The VHTR is one of the Generation IV nuclear energy systems being studied by the Generation IV International Forum(GIF), a collaboration of the world’s leading nuclear technology nations. GIF has defined eight technology goals for generation IV systems in the areas of sustainability, economics, safety and reliability, and “proliferation resistance” – which means that the fuel used should be undesirable for nuclear weapons. Eight of the GIF signatories have agreed to participate in the development of one or more of the generation IV systems; the United States will study the VHTR.

One benefit of the VHTR design is its ability to supply “process heat” to other industries.  Other industries — the chemical industry in general, for example, says Jana — require heat for their processes to proceed.   Previous reactor designs operated at lower temperatures, and were unable to provide sufficient heat for these purposes.

In the VHTR, helium absorbs heat from the nuclear reaction, is expelled into part of the reactor vessel called the lower plenum, and then passes into a heat exchanger where it gives up that heat to be used as process heat.   Helium spews into the lower plenum at speeds of up to 100 meters per second, and at temperatures approaching 1000° C.   The temperature can vary by as much as 100°C among individual helium jets.  The speed of the gas and the temperature differences cause the turbulent mixing that Jana, Kimber and their co-PIs will study.

VHTR model. The lower plenum is the yellow area to the left of the human figure. Helium enters the lower plenum at high speeds and temperatures, then passes into the heat exchanger. It cools and then re-enters the reactor vessel.
Courtesy of Idaho National Laboratory

The project will also train future nuclear engineering experts.  Students involved in the research will have the opportunity to intern at Westinghouse under Dzodzo.   There is an age gap in nuclear expertise in the U.S., says Jana, and one of the goals of NEUP is to train the next generation of leaders in the U.S. nuclear industry.  This training extends to the project team, according to Jana. “Three of us, me and Mark and John from Pitt, we are just starting out.   But Dr. Dzodzo, from Westinghouse, he is an established expert, so we have both new and old blood in the team.”

OpenFOAM, an open source Computational Fluid Dynamics (CFD) code, will be used for the initial simulations.   The team has also proposed to use FLUENT and STAR-CCM, commercial CFD packages.  “We may need to verify something that we did on OpenFOAM:  is it right or not?” says Jana, and one way to verify computational results is to run the simulation with  different software and see if the results match.  Because Fluent and STAR-CCM are available at Westinghouse,  “That is another point of collaboration between Westinghouse and us,” says Jana. “Students can go to Westinghouse in the summer and run those commercial codes on their machines.” Once a computational model is built, it will be experimentally verified.

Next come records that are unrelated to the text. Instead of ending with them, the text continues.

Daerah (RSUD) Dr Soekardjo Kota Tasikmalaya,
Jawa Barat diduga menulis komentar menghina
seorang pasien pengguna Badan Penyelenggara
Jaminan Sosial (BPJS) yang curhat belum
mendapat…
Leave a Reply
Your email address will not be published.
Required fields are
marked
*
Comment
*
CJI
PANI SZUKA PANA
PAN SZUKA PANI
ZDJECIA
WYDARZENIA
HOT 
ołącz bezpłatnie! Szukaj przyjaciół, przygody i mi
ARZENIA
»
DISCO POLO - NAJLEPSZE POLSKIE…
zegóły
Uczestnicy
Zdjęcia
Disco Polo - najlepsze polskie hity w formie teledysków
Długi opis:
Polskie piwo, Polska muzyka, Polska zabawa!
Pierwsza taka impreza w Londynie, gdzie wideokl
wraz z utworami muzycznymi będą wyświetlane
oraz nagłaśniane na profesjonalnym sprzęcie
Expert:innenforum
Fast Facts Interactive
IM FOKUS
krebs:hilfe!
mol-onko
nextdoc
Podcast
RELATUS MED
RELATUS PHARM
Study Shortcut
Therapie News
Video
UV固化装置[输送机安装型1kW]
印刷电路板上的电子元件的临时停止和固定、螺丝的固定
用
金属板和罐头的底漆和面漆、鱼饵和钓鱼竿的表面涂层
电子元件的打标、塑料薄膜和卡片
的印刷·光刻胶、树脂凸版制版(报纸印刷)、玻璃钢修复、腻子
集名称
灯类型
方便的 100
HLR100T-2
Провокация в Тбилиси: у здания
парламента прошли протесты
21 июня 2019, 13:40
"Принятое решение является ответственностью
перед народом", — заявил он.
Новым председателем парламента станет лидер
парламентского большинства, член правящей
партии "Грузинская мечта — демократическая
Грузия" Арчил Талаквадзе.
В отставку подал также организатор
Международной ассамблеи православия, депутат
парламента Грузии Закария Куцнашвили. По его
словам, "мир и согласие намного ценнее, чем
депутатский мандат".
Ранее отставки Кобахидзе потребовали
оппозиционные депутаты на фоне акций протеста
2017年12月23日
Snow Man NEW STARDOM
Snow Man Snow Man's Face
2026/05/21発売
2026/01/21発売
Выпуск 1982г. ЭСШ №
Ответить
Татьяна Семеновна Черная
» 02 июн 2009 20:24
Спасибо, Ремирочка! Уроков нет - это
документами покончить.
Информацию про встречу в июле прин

The thermal mixing simulation will be restricted to just a portion of the lower plenum, including some of its support structure.   Simulating mixing in the entire lower plenum is too complicated for this initial study, says Jana. For now, they will also ignore stresses on the plenum structure caused by the temperature differences.

“If you heat up one side of a rod, and the other side is cold, it will bend.  That means there are stresses being generated,” Jana says.  So similarly, if you have temperature fluctuations in a structure, that means you have fluctuating stresses.”

Knowing how the lower plenum is being stressed can help to predict its useful lifetime, but those calculations are beyond the scope of this project.

Jana says,“Later on, we’ll feed [the results of the thermal mixing study] into a stress computation model.  We haven’t proposed to simulate the whole lower plenum right now, because that’s too big.  We have no idea, actually, how much computational power would be required to simulate the whole lower plenum in all its glorious detail.  Full lower plenum simulations as well as stresses, those are ideas for the future.”